### PROBLEM DESCRIPTION
Leave no picture in, and give every entry again exactly.

[[ RAW DATA, beginning ]]

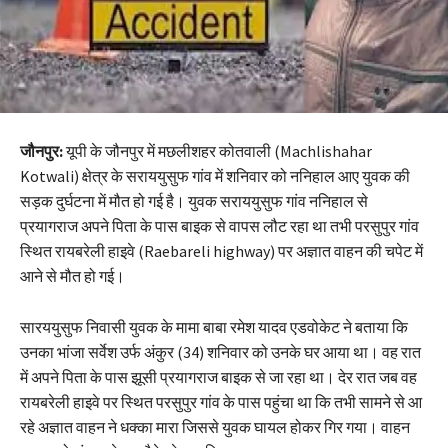
जौनपुर:
यूपी के जौनपुर में मछलीशहर कोतवाली (Machlishahar
Kotwali) क्षेत्र के सराययुसुफ गांव में शनिवार को ननिहाल आए युवक की
सड़क दुर्घटना में मौत हो गई है। युवक सराययुसुफ गांव ननिहाल से
प्रयागराज अपने पिता के पास बाइक से वापस लौट रहा था तभी परसुपुर गांव
स्थित रायबरेली हाइवे (Raebareli highway) पर अज्ञात वाहन की चपेट में
आने से मौत हो गई।
सारययुसुफ निवासी युवक के मामा बाबा रमेश यादव एडवोकेट ने बताया कि
उनका भांजा सर्वेश उर्फ अंकुर (34) शनिवार को उनके घर आया था। वह रात
में अपने पिता के पास झूसी प्रयागराज बाइक से जा रहा था। देर रात जब वह
रायबरेली हाइवे पर स्थित परसुपुर गांव के पास पहुंचा था कि तभी सामने से आ
रहे अज्ञात वाहन ने धक्का मारा जिससे युवक घायल होकर गिर गया। वाहन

[[ RAW DATA, end ]]

### ANSWER BOX
जौनपुर:
यूपी के जौनपुर में मछलीशहर कोतवाली (Machlishahar
Kotwali) क्षेत्र के सराययुसुफ गांव में शनिवार को ननिहाल आए युवक की
सड़क दुर्घटना में मौत हो गई है। युवक सराययुसुफ गांव ननिहाल से
प्रयागराज अपने पिता के पास बाइक से वापस लौट रहा था तभी परसुपुर गांव
स्थित रायबरेली हाइवे (Raebareli highway) पर अज्ञात वाहन की चपेट में
आने से मौत हो गई।
सारययुसुफ निवासी युवक के मामा बाबा रमेश यादव एडवोकेट ने बताया कि
उनका भांजा सर्वेश उर्फ अंकुर (34) शनिवार को उनके घर आया था। वह रात
में अपने पिता के पास झूसी प्रयागराज बाइक से जा रहा था। देर रात जब वह
रायबरेली हाइवे पर स्थित परसुपुर गांव के पास पहुंचा था कि तभी सामने से आ
रहे अज्ञात वाहन ने धक्का मारा जिससे युवक घायल होकर गिर गया। वाहन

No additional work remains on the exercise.